### Work to be completed
The word "juego" turns up on some lines of this data; say how many, and give no other text.

=== Input data ===

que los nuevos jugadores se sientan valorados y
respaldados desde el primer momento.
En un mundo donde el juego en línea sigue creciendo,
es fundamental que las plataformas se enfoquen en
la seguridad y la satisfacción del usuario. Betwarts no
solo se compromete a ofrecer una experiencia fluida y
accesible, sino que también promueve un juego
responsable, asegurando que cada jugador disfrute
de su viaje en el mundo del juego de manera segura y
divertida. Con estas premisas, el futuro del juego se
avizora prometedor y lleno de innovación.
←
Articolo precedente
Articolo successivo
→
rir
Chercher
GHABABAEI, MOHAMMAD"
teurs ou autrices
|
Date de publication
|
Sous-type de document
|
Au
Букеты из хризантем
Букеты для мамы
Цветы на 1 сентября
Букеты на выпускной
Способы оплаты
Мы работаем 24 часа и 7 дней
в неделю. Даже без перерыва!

===

### Solution to this exercise
4